▶ Kutipan Teks:

Rabu, 27 Juni 2012

Indonesia Negara Gagal?

.Al Amin Nur Nasution ditangkap Komisi Pemberantasan Korupsi (KPK), Kamis dinihari , 10 April 2008, di hotel mewah Ritz Carlton, Jakarta. Bersama anggota Komisi Kehutanan DPR dan Ketua PPP Wilayah Jambi itu diringkus pula Sekretaris Daerah (Sekda) Kabupaten Bintan, Azirwan, dua stafnya, dan seorang wanita muda.
KPK menuduh Amin menerima suap dari Azirwan guna mengalihkan fungsi hutan lindung di Bintan, Provinsi Kepulauan Riau. Sebagai barang bukti disita uang Rp 71 juta dan 33.000 dollar Singapore. Peristiwa ini menjadi berita besar, terutama di segmen hiburan TV, karena Amin adalah suami penyanyi terkenal Kristina.
Sore harinya, KPK menangkap dan menahan Gubernur Bank Indonesia (BI) Burhanuddin Abdullah. Ia dituduh menyalah-gunakan Rp 100 milyar dana Yayasan Pengembangan Perbankan Indonesia (YPPI) milik BI. Uang itu, Rp 68,5 milyar, dipakai membantu penyelesaian perkara pidana sejumlah bekas pejabat BI. Diduga untuk menyuap para pejabat hukum. Sisanya, Rp 31,5 milyar, diberikan ke sejumlah anggota DPR. Waktu itu, tahun 2003, DPR sedang membahas revisi Undang-Undang BI. Sejumlah anggota DPR diperiksa, walau belum ada yang dinyatakan sebagai tersangka.
Tahun lalu, bekas Menteri Kelautan dan Perikanan Rochmin Dahuri yang diadili dalam perkara penyalahgunaan keuangan di departemennya, membongkar banyak nama politisi yang   menerima uang darinya. Dunia politik Indonesia pun terguncang. Para politisi ramai-ramai membantah. Hanya mantan Ketua MPR Amien Rais yang berani tampil secara kesatria. Ia mengakui menerima dana sekitar Rp 200 juta dari Rochmin dan ia gunakan untuk kampanye pemilihan Presiden (Pilpres).
Tapi Amien tak kepalang tanggung. Ia sekalian bertekad membongkar segala macam permainan dana politik yang terjadi selama ini, termasuk bantuan dari Amerika Serikat untuk salah satu pasangan calon Presiden (Capres).

▶ Data yang Diberikan:
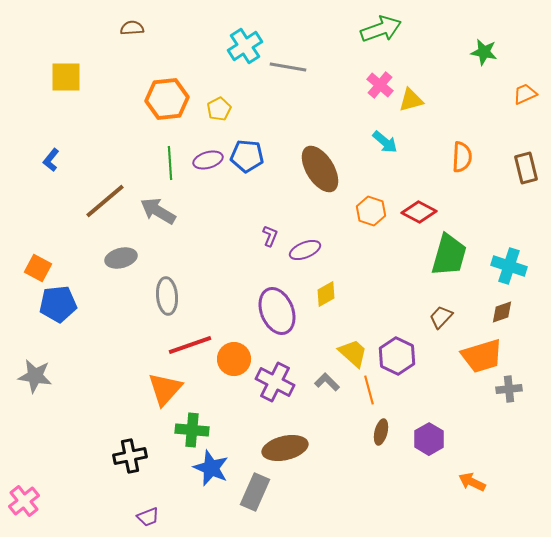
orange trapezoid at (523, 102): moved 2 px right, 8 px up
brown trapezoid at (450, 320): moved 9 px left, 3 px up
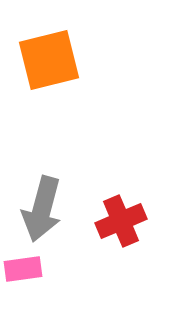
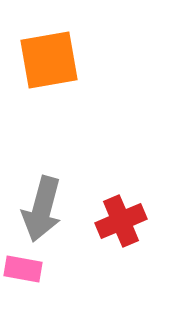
orange square: rotated 4 degrees clockwise
pink rectangle: rotated 18 degrees clockwise
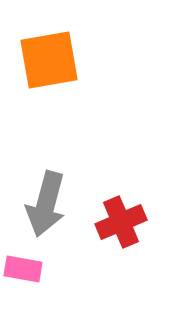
gray arrow: moved 4 px right, 5 px up
red cross: moved 1 px down
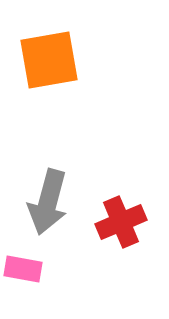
gray arrow: moved 2 px right, 2 px up
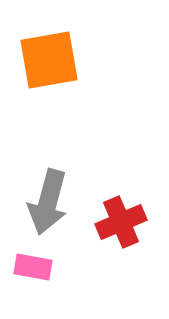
pink rectangle: moved 10 px right, 2 px up
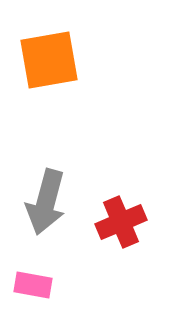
gray arrow: moved 2 px left
pink rectangle: moved 18 px down
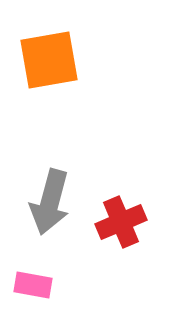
gray arrow: moved 4 px right
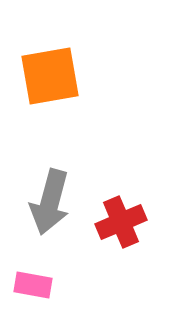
orange square: moved 1 px right, 16 px down
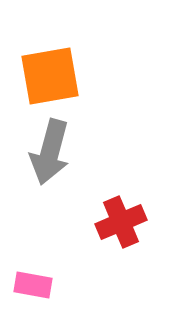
gray arrow: moved 50 px up
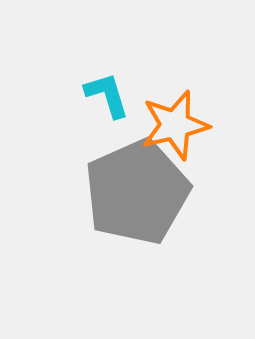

▶ Tugas yang Dikerjakan:
Tolong salin kata demi kata bagian kutipan teks di atas, dari "Indonesia Negara Gagal?" sampai "penyanyi terkenal Kristina.".

▶ Hasil Tugas:
Indonesia Negara Gagal?

.Al Amin Nur Nasution ditangkap Komisi Pemberantasan Korupsi (KPK), Kamis dinihari , 10 April 2008, di hotel mewah Ritz Carlton, Jakarta. Bersama anggota Komisi Kehutanan DPR dan Ketua PPP Wilayah Jambi itu diringkus pula Sekretaris Daerah (Sekda) Kabupaten Bintan, Azirwan, dua stafnya, dan seorang wanita muda.
KPK menuduh Amin menerima suap dari Azirwan guna mengalihkan fungsi hutan lindung di Bintan, Provinsi Kepulauan Riau. Sebagai barang bukti disita uang Rp 71 juta dan 33.000 dollar Singapore. Peristiwa ini menjadi berita besar, terutama di segmen hiburan TV, karena Amin adalah suami penyanyi terkenal Kristina.